As for Kirkbride's third goal — making "Popgun's" fourth volume bigger than previous editions — that mission was also accomplished. "It's 512 pages compared to 448 for volume one and 472 for volumes two and three, and all at the same price," he said. "That's pretty cool, and we're grateful that Image let us do it, as, well, it's kind of crazy."

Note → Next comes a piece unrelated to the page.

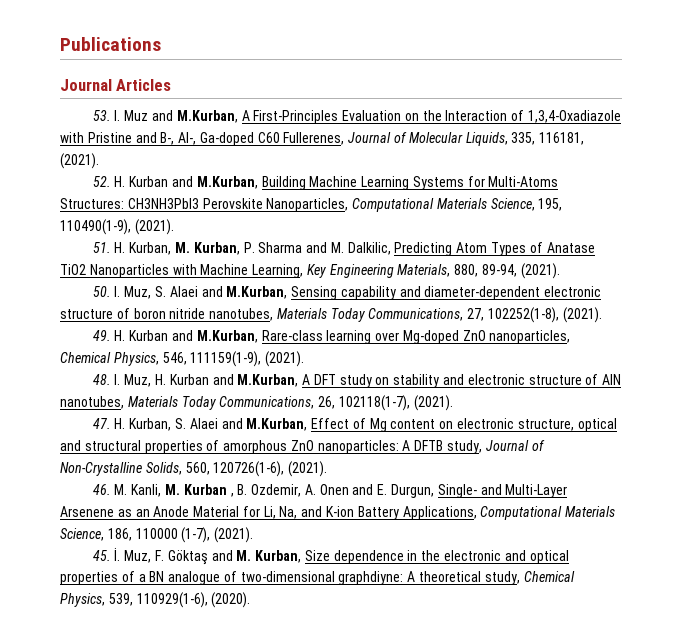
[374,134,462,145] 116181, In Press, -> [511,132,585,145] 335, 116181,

Cartoonist Andy Ristiano contributed a humorous 20-page story titled "Night of the Living Vidiots" that posits a spin on the classic zombie tale by turning the flesh-eaters into walking advertisements — literally, single-minded humans with television sets for heads. "'Night of the Living Vidiots' is the first story in the book and a great way to kick off this volume of 'Popgun,'" said Kirkbride of Ristiano's contribution. "'Vidiots' is a hyper, wordy, colorful and amazingly fun 20-page adventure. Though it's very humorous and fast-paced, Andy weaves in some effective commentary on consumerism and the media."

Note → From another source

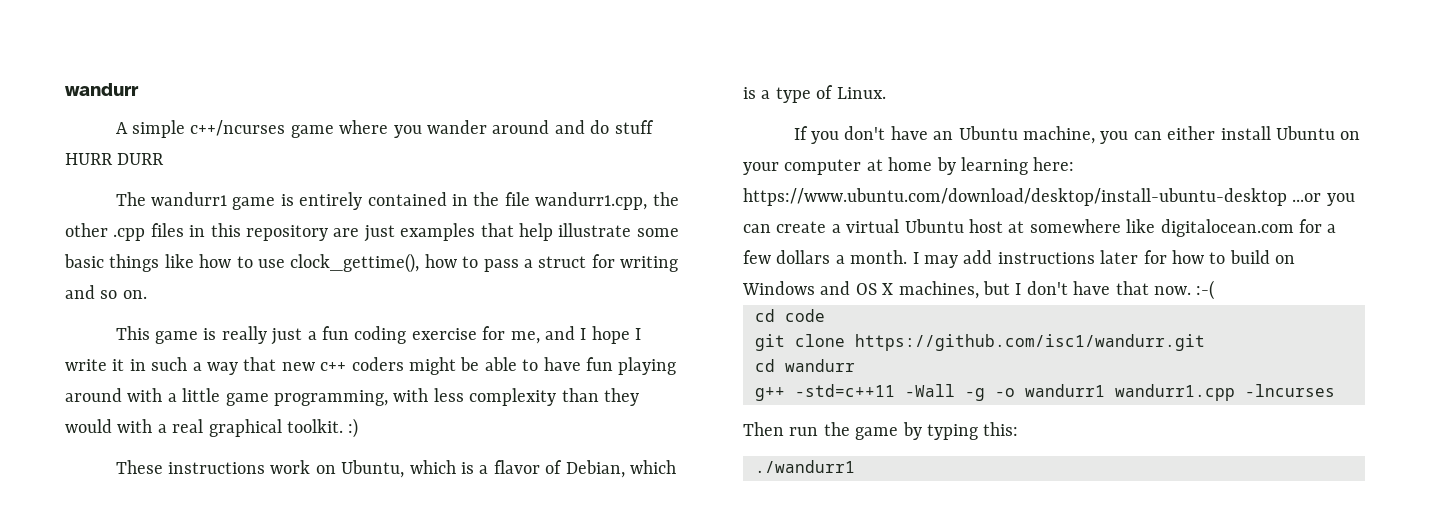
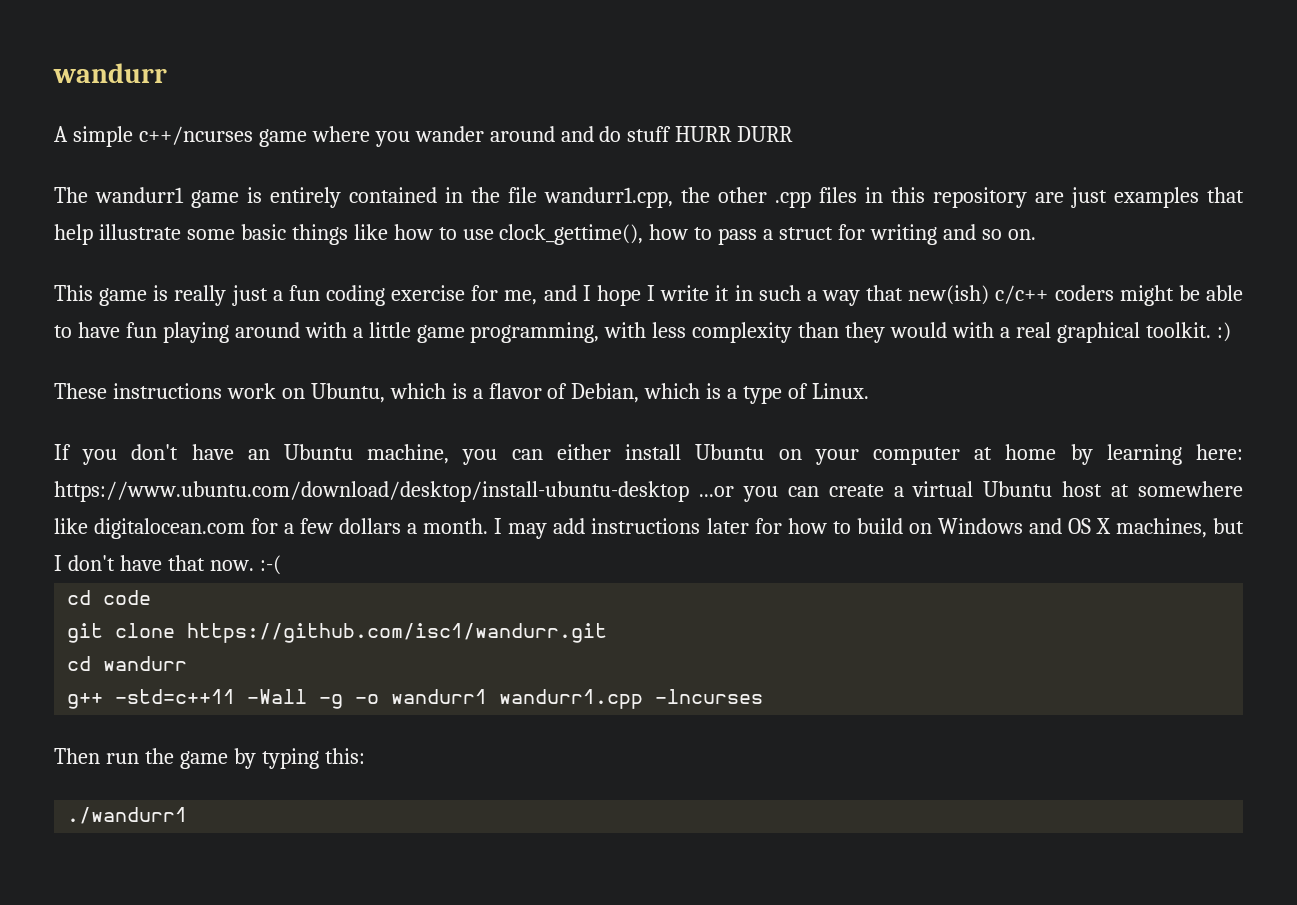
[281,362,347,371] new c++ -> [908,285,1049,305] new(ish) c/c++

"I didn't want to knock television shows — I end up watching a lot of TV while I'm working and I enjoy a good story no matter what form it takes — I can't, however, stand watching or listening to commercials," Ristiano described of his story. "When I first got out of school, I used to animate on commercials, and doing that made me realize that for every commercial there were people just sitting around in rooms trying to figure out the best way to trick people into wanting their products. When you watch commercials, they seem so insincere and insulting, and while you might think commercials are completely ineffectual, the information in there sneaks in. I can still remember commercial jingles from when I was a kid. It's upsetting to think there is so much space in my brain devoted to remembering things like the theme to a 'Fruit Islands Cereal' commercial when it could be put to better use. There is no escape."
In order to combat the commercial-addled vidiots, Ristiano created a quartet of heroes with various artistic inclinations. "The Bookworm represents the written word, the Painter represents the visual arts, the Martial Artist represents the physical arts and the Rocker represents music," he said. "The main characters are the people who are focused and inspired enough with what they are interested in that popular media does not have control over their lives and how they choose to live them. These artists possess the power to shock the vidiots out of their stupors. I liked the idea of telling a story where the hero saves the world using books or wins through non-violent ways. While I wasn't able to completely pull that off with this story, it's definitely a theme I want to explore more in the future."
"Vidiots" isn't the only action-centric story in the book, as Jeffrey Brown contributed a swords-and-sorcery tale called "The Dark Master's Reign." "It's a fantasy tale of a lone badass kind of warrior who's attempting to infiltrate the castle of an evil overlord," described Brown. "I've always been a big fan of science fiction and fantasy, but diverged from my once intended career path of illustrating [Dungeons & Dragons] and Magic cards. I felt like 'Popgun' was the perfect place to have some fun and have a go at the genre."
The fourth volume of "Popgun" goes on sale on February 10th, 2010, courtesy of Image Comics.